[Extracted records Boundary: Start]

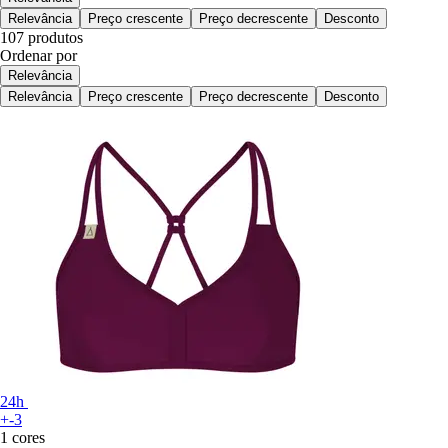
Relevância
Preço crescente
Preço decrescente
Desconto
107 produtos
Ordenar por
Relevância
Relevância
Preço crescente
Preço decrescente
Desconto
24h
+-3
1 cores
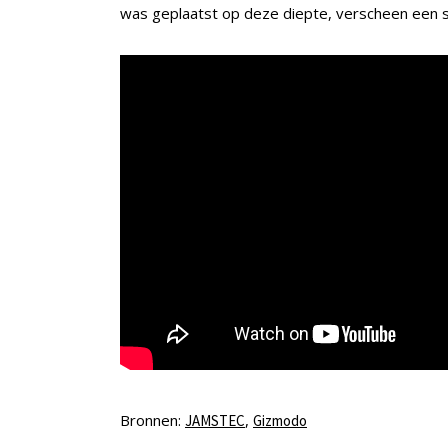
was geplaatst op deze diepte, verscheen een sla
Bronnen:
,
JAMSTEC
Gizmodo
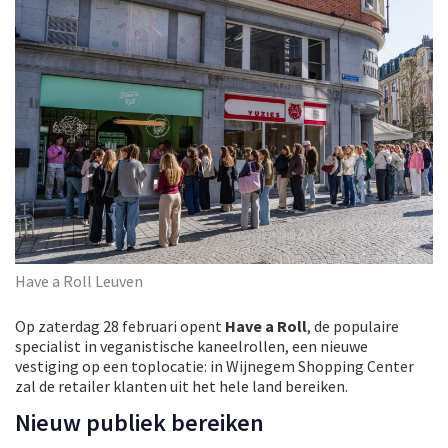
Have a Roll Leuven
Op zaterdag 28 februari opent
Have a Roll
, de populaire
specialist in veganistische kaneelrollen, een nieuwe
vestiging op een toplocatie: in Wijnegem Shopping Center
zal de retailer klanten uit het hele land bereiken.
Nieuw publiek bereiken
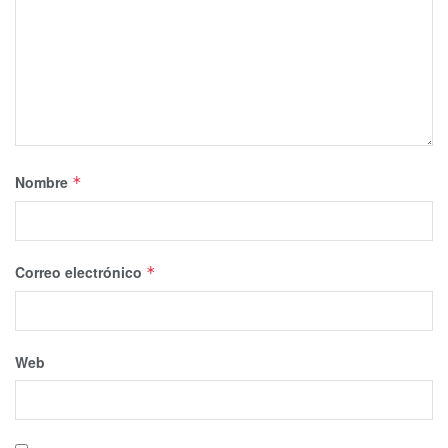
Nombre
*
Correo electrónico
*
Web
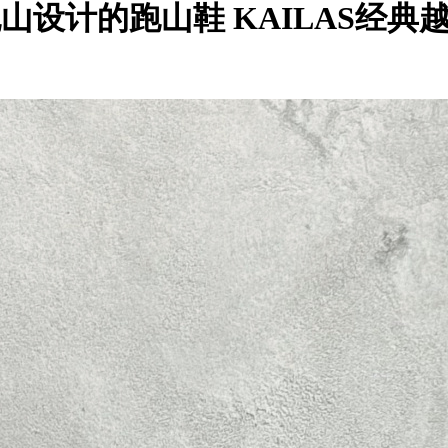
跑山设计的跑山鞋 KAILAS经典越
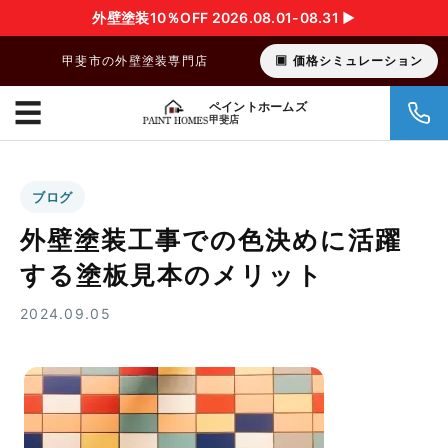
外壁塗装10％OFF 2026.08.01-08.31 ▶︎
甲斐市の外壁塗装専門店
価格シミュレーション
☰
ペイントホームズ
甲斐店
ブログ
外壁塗装工事での色決めに活躍
する塗板見本のメリット
2024.09.05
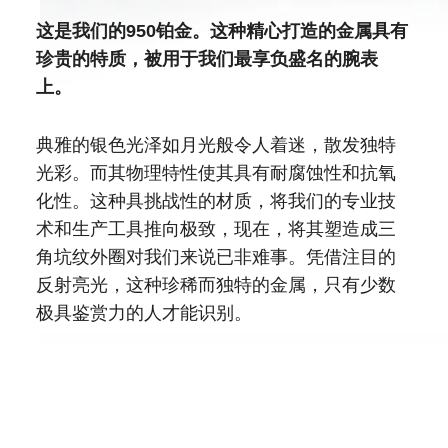
这是我们的950铂金。这种精心打造的金属具有
珍贵的特质，被用于我们最享负盛名的腕表
上。
典雅的银色光泽如月光般令人着迷，散发独特
光彩。而其物理特性使其具有耐腐蚀性和抗氧
化性。这种具挑战性的材质，将我们的专业技
术和生产工具推向极致，现在，将其塑造成三
角坑纹外圈对我们来说已非难事。凭借注目的
反射亮光，这种珍稀而独特的金属，只有少数
极具鉴赏力的人才能识别。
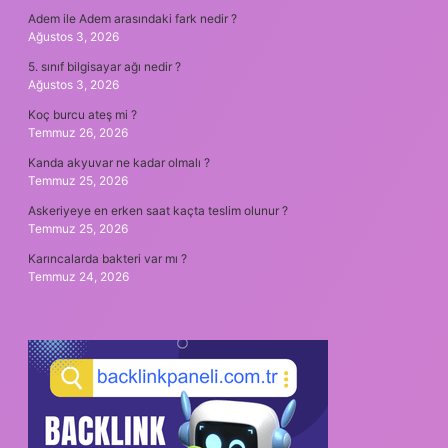
Adem ile Adem arasındaki fark nedir ?
Ağustos 3, 2026
5. sınıf bilgisayar ağı nedir ?
Ağustos 3, 2026
Koç burcu ateş mi ?
Temmuz 26, 2026
Kanda akyuvar ne kadar olmalı ?
Temmuz 25, 2026
Askeriyeye en erken saat kaçta teslim olunur ?
Temmuz 25, 2026
Karıncalarda bakteri var mı ?
Temmuz 24, 2026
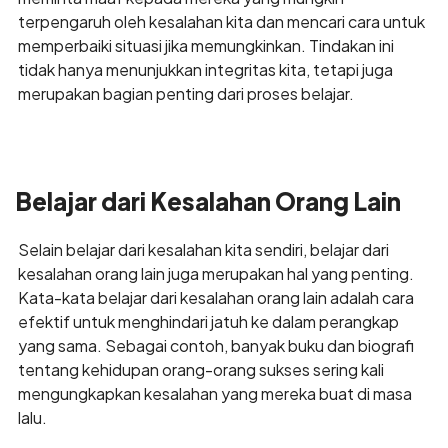
terpengaruh oleh kesalahan kita dan mencari cara untuk
memperbaiki situasi jika memungkinkan. Tindakan ini
tidak hanya menunjukkan integritas kita, tetapi juga
merupakan bagian penting dari proses belajar.
Belajar dari Kesalahan Orang Lain
Selain belajar dari kesalahan kita sendiri, belajar dari
kesalahan orang lain juga merupakan hal yang penting.
Kata-kata belajar dari kesalahan orang lain adalah cara
efektif untuk menghindari jatuh ke dalam perangkap
yang sama. Sebagai contoh, banyak buku dan biografi
tentang kehidupan orang-orang sukses sering kali
mengungkapkan kesalahan yang mereka buat di masa
lalu.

[Extracted records Boundary: End]

What to produce |
Switch every "Relevância" in the material above to "Mais relevantes", change nothing else, and give all the lines again without the pictures.

Answer box |
Mais relevantes
Preço crescente
Preço decrescente
Desconto
107 produtos
Ordenar por
Mais relevantes
Mais relevantes
Preço crescente
Preço decrescente
Desconto
24h
+-3
1 cores
was geplaatst op deze diepte, verscheen een sla
Bronnen:
,
JAMSTEC
Gizmodo
Have a Roll Leuven
Op zaterdag 28 februari opent
Have a Roll
, de populaire
specialist in veganistische kaneelrollen, een nieuwe
vestiging op een toplocatie: in Wijnegem Shopping Center
zal de retailer klanten uit het hele land bereiken.
Nieuw publiek bereiken
Nombre
*
Correo electrónico
*
Web
跑山设计的跑山鞋 KAILAS经典越
外壁塗装10％OFF 2026.08.01-08.31 ▶︎
甲斐市の外壁塗装専門店
価格シミュレーション
☰
ペイントホームズ
甲斐店
ブログ
外壁塗装工事での色決めに活躍
する塗板見本のメリット
2024.09.05
这是我们的950铂金。这种精心打造的金属具有
珍贵的特质，被用于我们最享负盛名的腕表
上。
典雅的银色光泽如月光般令人着迷，散发独特
光彩。而其物理特性使其具有耐腐蚀性和抗氧
化性。这种具挑战性的材质，将我们的专业技
术和生产工具推向极致，现在，将其塑造成三
角坑纹外圈对我们来说已非难事。凭借注目的
反射亮光，这种珍稀而独特的金属，只有少数
极具鉴赏力的人才能识别。
Adem ile Adem arasındaki fark nedir ?
Ağustos 3, 2026
5. sınıf bilgisayar ağı nedir ?
Ağustos 3, 2026
Koç burcu ateş mi ?
Temmuz 26, 2026
Kanda akyuvar ne kadar olmalı ?
Temmuz 25, 2026
Askeriyeye en erken saat kaçta teslim olunur ?
Temmuz 25, 2026
Karıncalarda bakteri var mı ?
Temmuz 24, 2026
terpengaruh oleh kesalahan kita dan mencari cara untuk
memperbaiki situasi jika memungkinkan. Tindakan ini
tidak hanya menunjukkan integritas kita, tetapi juga
merupakan bagian penting dari proses belajar.
Belajar dari Kesalahan Orang Lain
Selain belajar dari kesalahan kita sendiri, belajar dari
kesalahan orang lain juga merupakan hal yang penting.
Kata-kata belajar dari kesalahan orang lain adalah cara
efektif untuk menghindari jatuh ke dalam perangkap
yang sama. Sebagai contoh, banyak buku dan biografi
tentang kehidupan orang-orang sukses sering kali
mengungkapkan kesalahan yang mereka buat di masa
lalu.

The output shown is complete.